━━ Text passage ━━
He’s either lying or too stupid to understand the British degree classification system.
Possibly both.
DougR BA (First class honours), MSc.
| 19 July 2008, 1:56 am |
So fucking what? It wasn’t in science or engineering or anything useful now was it? It was in felching Trots. Typical commie scumbag.
| 19 July 2008, 5:05 am |
I had always assumed Seymour was above undergraduate graduation (as it were).
I’ve been chatting away over there on the “Islamophobia in the US” thread. Go and back me up against the muppets, please. (Oh gosh, I know that rude is not dude.)
I assumed he was going for some kind of graduate degree?
Did he not even have any sort of degree in the first place?!
What a loser. I got a degree from Orxfaard. How much better does that make me than him? Many multiples, I cannot help but think.
He did get a 1st, apparently. I want to know where it was from, though. I bet it wasn’t from one of the universities (either of them).
| 19 July 2008, 5:37 am |
Congratulations to Richard.
“Politics, Philosophy and History” is an unusual triple combination, that I’ve not heard of. Given that Richard must have been a part-time mature student, I’d guess that he may have studied at Brikbeck, probably this course:
| 19 July 2008, 5:53 am |
Kinda. Ish. Tipsy. Not especially. It is a shameful admission that I have been drinking alcohol this evening, nonetheless.
Am I not being as melliflous as I usually am?
I must say that I’d rather be a drunk me than a sober Richard Seymour.
Are you implying that my visceral disgust for trot-boy might have gone a bit too far? My apologies if so.
To be fair, my previous comment is no more tipsy than some of the comments I write on here, which is not to imply that the majority are, because that would be quite untrue.
But, yes, I think what needs to be understood is that I’m an alcoholic loser in every comment I make here. Hic.
Does that make you happy?
(I’m really restraining myself here, Darren, by the way. I hope you appreciate it.)
| 19 July 2008, 6:45 am |
But you weren’t giving me the “benefit of the doubt”, were you, Darren? You were being quite vicious.
I’m proud of the fact that I’ve never, ever, cast aspersions on the lifestyle of or psychological state of constructive HP commenters. And I never would.
It’s only the fact that I’m not embarassed about being up late and having had a drink tonight that means that I don’t shrink before your suggestive comments. “Drunk”? I don’t care if others think I am or not.
So what’s your big deal, Darren?
Why are you up so late/early? I have a job to go to at the end of August. I intend to contribute to society. What the fuck are you doing having a go at me at such an early hour yadda yadda. Do you have a job? Is it a good one?
━━━
━━ Record excerpts ━━
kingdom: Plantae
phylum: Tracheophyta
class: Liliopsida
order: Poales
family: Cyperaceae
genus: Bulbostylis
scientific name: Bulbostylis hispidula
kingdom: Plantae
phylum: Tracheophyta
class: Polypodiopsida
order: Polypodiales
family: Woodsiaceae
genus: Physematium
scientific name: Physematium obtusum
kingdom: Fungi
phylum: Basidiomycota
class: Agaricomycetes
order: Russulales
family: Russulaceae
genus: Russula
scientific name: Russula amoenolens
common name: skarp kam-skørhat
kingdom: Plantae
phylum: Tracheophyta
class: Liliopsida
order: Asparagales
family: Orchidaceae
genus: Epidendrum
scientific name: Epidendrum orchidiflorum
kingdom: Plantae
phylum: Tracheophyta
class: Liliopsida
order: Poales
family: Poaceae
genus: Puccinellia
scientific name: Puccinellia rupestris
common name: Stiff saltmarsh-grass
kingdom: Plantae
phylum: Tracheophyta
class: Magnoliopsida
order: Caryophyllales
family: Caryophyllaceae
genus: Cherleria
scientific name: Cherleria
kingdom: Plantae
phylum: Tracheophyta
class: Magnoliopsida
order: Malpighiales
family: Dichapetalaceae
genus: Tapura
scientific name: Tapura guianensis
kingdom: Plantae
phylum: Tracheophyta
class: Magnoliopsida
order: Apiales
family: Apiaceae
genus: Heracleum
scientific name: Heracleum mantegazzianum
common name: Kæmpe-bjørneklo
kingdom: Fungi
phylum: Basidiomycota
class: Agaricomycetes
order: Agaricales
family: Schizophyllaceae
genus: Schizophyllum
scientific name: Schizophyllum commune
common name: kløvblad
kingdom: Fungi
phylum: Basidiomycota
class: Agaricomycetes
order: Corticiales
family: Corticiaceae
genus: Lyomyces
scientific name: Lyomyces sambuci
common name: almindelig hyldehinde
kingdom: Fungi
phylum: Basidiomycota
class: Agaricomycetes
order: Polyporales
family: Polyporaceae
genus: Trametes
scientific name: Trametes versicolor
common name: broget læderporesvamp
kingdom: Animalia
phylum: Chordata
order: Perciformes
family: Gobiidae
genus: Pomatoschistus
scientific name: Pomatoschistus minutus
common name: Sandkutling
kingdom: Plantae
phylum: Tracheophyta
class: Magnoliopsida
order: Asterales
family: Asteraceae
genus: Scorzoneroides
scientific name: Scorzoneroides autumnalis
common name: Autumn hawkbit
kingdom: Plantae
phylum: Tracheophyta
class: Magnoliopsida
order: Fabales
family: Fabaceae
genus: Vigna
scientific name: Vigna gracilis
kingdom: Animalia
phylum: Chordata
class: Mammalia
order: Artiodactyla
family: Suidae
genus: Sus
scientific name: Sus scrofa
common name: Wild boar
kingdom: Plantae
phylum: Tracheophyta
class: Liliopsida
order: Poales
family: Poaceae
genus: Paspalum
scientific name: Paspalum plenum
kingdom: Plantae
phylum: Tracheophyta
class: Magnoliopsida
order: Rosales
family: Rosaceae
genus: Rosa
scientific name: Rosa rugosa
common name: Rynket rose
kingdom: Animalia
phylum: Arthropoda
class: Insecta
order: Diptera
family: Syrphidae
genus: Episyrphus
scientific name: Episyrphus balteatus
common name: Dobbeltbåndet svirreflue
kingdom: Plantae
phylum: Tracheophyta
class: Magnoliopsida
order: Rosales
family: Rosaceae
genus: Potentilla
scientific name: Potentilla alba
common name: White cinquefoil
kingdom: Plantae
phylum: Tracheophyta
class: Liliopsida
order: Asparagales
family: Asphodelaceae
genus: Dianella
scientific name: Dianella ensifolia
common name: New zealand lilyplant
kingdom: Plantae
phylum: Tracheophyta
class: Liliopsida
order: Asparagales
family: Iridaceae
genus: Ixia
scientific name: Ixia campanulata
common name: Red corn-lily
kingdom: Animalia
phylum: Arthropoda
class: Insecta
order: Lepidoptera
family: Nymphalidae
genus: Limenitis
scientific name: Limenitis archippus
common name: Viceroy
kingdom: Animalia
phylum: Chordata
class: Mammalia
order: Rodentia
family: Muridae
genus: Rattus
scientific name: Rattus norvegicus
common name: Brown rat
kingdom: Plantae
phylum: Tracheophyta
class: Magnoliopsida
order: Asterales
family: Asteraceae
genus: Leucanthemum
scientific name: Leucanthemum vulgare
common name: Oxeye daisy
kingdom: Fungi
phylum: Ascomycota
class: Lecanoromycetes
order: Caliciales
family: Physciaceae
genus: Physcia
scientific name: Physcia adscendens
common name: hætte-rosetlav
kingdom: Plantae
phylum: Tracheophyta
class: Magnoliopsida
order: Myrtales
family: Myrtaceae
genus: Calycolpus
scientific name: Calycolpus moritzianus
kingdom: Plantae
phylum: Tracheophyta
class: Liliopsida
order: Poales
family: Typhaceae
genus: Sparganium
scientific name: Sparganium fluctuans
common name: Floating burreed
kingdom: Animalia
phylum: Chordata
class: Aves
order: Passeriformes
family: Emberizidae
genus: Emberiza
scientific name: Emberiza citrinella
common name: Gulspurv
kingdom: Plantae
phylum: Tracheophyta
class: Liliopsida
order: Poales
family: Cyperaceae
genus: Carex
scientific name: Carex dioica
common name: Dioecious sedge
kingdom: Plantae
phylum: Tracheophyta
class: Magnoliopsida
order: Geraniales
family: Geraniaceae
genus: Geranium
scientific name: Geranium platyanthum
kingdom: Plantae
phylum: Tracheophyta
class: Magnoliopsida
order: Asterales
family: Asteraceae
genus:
━━━
Requirement: Reproduce the comment thread from "I must say that" to "make you happy?", changing "sober" to "clear-headed".

In response:
I must say that I’d rather be a drunk me than a clear-headed Richard Seymour.
Are you implying that my visceral disgust for trot-boy might have gone a bit too far? My apologies if so.
To be fair, my previous comment is no more tipsy than some of the comments I write on here, which is not to imply that the majority are, because that would be quite untrue.
But, yes, I think what needs to be understood is that I’m an alcoholic loser in every comment I make here. Hic.
Does that make you happy?